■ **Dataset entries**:
⁂

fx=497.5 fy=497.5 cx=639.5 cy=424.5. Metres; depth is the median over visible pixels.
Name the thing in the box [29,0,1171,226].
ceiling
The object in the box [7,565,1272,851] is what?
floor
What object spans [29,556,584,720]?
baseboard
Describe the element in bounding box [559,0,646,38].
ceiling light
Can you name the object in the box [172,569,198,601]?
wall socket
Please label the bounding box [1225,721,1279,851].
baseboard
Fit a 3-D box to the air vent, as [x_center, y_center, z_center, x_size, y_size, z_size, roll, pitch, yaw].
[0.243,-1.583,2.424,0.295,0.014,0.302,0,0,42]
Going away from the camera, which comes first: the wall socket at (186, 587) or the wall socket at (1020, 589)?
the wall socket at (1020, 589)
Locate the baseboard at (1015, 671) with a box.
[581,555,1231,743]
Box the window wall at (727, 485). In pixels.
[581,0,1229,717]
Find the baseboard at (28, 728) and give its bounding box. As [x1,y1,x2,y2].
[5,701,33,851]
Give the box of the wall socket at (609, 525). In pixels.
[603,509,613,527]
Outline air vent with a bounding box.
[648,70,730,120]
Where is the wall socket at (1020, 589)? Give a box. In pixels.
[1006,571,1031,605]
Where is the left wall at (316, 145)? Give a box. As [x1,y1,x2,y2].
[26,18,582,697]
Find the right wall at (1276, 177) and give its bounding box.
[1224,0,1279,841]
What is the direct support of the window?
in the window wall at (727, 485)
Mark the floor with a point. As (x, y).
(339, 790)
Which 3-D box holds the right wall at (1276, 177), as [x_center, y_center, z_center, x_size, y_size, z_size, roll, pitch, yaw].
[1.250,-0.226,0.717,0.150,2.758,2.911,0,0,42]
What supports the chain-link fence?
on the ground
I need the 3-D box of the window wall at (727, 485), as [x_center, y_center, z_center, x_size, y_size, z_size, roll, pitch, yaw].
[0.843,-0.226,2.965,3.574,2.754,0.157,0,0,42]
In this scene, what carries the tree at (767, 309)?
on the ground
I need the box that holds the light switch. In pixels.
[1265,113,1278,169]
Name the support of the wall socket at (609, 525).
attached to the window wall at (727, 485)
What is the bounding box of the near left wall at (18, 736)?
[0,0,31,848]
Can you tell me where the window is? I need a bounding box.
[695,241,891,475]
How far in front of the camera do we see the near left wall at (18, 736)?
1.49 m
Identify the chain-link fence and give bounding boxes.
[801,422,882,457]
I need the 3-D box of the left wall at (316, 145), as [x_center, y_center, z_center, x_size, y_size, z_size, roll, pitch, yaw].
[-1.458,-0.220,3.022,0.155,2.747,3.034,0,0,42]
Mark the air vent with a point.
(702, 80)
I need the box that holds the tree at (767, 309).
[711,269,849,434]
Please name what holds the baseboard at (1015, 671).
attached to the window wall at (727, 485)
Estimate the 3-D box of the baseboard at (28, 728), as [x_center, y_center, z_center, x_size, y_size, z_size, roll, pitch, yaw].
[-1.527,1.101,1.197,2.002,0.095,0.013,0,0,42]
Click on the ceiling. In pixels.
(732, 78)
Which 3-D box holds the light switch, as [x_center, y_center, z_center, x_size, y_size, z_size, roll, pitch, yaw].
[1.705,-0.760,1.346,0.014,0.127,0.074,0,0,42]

⁂

■ **YOUR OBJECTIVE**: What is needed is the data above, output in full and exactly as it stands.

■ **RESPONSE**:
fx=497.5 fy=497.5 cx=639.5 cy=424.5. Metres; depth is the median over visible pixels.
Name the thing in the box [29,0,1171,226].
ceiling
The object in the box [7,565,1272,851] is what?
floor
What object spans [29,556,584,720]?
baseboard
Describe the element in bounding box [559,0,646,38].
ceiling light
Can you name the object in the box [172,569,198,601]?
wall socket
Please label the bounding box [1225,721,1279,851].
baseboard
Fit a 3-D box to the air vent, as [x_center, y_center, z_center, x_size, y_size, z_size, roll, pitch, yaw].
[0.243,-1.583,2.424,0.295,0.014,0.302,0,0,42]
Going away from the camera, which comes first: the wall socket at (186, 587) or the wall socket at (1020, 589)?
the wall socket at (1020, 589)
Locate the baseboard at (1015, 671) with a box.
[581,555,1231,743]
Box the window wall at (727, 485). In pixels.
[581,0,1229,717]
Find the baseboard at (28, 728) and give its bounding box. As [x1,y1,x2,y2].
[5,701,33,851]
Give the box of the wall socket at (609, 525). In pixels.
[603,509,613,527]
Outline air vent with a bounding box.
[648,70,730,120]
Where is the wall socket at (1020, 589)? Give a box. In pixels.
[1006,571,1031,605]
Where is the left wall at (316, 145)? Give a box. As [x1,y1,x2,y2].
[26,18,582,697]
Find the right wall at (1276, 177) and give its bounding box.
[1224,0,1279,841]
What is the direct support of the window?
in the window wall at (727, 485)
Mark the floor with a point. As (x, y).
(339, 790)
Which 3-D box holds the right wall at (1276, 177), as [x_center, y_center, z_center, x_size, y_size, z_size, roll, pitch, yaw].
[1.250,-0.226,0.717,0.150,2.758,2.911,0,0,42]
What supports the chain-link fence?
on the ground
I need the 3-D box of the window wall at (727, 485), as [x_center, y_center, z_center, x_size, y_size, z_size, roll, pitch, yaw].
[0.843,-0.226,2.965,3.574,2.754,0.157,0,0,42]
In this scene, what carries the tree at (767, 309)?
on the ground
I need the box that holds the light switch. In pixels.
[1265,113,1278,169]
Name the support of the wall socket at (609, 525).
attached to the window wall at (727, 485)
What is the bounding box of the near left wall at (18, 736)?
[0,0,31,848]
Can you tell me where the window is? I need a bounding box.
[695,241,891,475]
How far in front of the camera do we see the near left wall at (18, 736)?
1.49 m
Identify the chain-link fence and give bounding boxes.
[801,422,882,457]
I need the 3-D box of the left wall at (316, 145), as [x_center, y_center, z_center, x_size, y_size, z_size, roll, pitch, yaw].
[-1.458,-0.220,3.022,0.155,2.747,3.034,0,0,42]
Mark the air vent with a point.
(702, 80)
I need the box that holds the tree at (767, 309).
[711,269,849,434]
Please name what holds the baseboard at (1015, 671).
attached to the window wall at (727, 485)
Estimate the 3-D box of the baseboard at (28, 728), as [x_center, y_center, z_center, x_size, y_size, z_size, roll, pitch, yaw].
[-1.527,1.101,1.197,2.002,0.095,0.013,0,0,42]
Click on the ceiling. In pixels.
(732, 78)
Which 3-D box holds the light switch, as [x_center, y_center, z_center, x_size, y_size, z_size, roll, pitch, yaw].
[1.705,-0.760,1.346,0.014,0.127,0.074,0,0,42]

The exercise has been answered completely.